JOB ITEM:
Check the entries below and say how many lines include the word "KEYETECH". No other text is wanted.

◇ ◇ ◇ ◇ ◇ ◇ ◇

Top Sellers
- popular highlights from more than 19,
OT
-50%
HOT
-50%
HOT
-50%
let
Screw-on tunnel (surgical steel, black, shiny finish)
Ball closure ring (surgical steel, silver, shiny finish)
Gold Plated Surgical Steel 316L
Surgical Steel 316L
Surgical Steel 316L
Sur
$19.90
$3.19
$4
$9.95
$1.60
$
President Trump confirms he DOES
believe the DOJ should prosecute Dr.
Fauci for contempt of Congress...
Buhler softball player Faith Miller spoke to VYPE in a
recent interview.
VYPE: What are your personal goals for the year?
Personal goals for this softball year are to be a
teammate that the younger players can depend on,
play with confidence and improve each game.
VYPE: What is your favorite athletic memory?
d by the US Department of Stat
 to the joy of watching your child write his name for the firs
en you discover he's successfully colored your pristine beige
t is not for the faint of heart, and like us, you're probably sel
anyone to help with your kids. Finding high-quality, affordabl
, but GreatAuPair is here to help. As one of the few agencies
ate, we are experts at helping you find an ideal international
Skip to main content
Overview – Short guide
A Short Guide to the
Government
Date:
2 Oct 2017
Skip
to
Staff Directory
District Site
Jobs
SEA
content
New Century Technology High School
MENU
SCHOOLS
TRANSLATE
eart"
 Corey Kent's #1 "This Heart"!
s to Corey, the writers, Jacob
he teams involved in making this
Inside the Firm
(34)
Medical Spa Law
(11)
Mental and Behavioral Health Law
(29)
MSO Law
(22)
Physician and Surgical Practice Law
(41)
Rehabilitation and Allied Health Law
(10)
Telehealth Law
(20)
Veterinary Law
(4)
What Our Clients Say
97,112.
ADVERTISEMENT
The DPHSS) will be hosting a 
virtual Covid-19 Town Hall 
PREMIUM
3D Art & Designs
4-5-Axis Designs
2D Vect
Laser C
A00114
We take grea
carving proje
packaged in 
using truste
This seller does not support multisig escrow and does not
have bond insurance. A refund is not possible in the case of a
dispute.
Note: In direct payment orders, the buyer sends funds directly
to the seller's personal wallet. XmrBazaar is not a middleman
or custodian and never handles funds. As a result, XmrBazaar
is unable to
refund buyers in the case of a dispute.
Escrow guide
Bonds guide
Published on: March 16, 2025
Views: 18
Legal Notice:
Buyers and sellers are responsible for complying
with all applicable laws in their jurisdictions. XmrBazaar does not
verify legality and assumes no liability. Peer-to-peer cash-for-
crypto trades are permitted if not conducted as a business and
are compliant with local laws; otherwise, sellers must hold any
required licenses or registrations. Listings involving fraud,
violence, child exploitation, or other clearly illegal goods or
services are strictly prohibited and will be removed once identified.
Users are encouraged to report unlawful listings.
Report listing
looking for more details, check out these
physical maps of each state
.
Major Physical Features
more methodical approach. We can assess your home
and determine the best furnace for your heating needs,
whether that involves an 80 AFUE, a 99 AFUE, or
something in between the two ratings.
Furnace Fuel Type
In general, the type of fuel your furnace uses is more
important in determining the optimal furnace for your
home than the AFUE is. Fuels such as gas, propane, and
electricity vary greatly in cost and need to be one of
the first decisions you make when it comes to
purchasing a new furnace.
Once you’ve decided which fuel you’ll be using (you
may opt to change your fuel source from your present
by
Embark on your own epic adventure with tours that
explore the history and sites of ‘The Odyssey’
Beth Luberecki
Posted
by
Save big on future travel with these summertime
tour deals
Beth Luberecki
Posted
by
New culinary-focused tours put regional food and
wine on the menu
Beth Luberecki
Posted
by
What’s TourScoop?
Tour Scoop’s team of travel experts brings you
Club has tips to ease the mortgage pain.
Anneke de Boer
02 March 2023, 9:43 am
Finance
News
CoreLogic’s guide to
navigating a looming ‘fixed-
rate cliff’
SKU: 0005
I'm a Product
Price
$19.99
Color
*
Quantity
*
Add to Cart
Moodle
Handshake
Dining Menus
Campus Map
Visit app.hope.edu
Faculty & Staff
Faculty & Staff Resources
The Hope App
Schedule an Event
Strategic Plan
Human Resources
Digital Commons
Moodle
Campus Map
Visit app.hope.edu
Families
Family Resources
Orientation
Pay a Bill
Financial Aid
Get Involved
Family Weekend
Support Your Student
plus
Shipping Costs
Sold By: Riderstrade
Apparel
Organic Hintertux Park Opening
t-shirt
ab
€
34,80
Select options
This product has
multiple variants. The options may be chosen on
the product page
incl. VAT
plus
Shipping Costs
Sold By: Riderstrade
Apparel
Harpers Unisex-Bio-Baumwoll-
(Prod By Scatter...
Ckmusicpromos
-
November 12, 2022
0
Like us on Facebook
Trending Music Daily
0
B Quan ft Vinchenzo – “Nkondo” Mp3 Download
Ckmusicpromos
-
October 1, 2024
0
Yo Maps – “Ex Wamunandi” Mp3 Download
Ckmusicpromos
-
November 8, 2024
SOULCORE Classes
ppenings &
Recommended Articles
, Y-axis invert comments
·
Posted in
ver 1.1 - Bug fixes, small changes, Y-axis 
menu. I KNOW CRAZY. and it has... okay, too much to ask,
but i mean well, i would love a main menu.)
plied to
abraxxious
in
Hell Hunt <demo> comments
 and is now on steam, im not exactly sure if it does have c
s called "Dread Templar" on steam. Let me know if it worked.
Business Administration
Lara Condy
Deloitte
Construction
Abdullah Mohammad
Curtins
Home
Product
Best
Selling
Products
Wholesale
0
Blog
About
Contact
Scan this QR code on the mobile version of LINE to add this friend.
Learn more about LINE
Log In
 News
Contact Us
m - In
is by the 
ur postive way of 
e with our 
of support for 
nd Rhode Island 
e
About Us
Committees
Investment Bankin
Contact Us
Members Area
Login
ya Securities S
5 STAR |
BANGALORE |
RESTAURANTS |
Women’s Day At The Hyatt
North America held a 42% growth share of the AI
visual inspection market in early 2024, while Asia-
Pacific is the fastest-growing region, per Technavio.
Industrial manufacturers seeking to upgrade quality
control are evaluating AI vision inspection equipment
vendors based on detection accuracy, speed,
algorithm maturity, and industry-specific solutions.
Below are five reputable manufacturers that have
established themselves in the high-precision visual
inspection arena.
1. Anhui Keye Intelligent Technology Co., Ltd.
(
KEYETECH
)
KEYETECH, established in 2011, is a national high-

◇ ◇ ◇ ◇ ◇ ◇ ◇

EXPECTED ANSWER:
2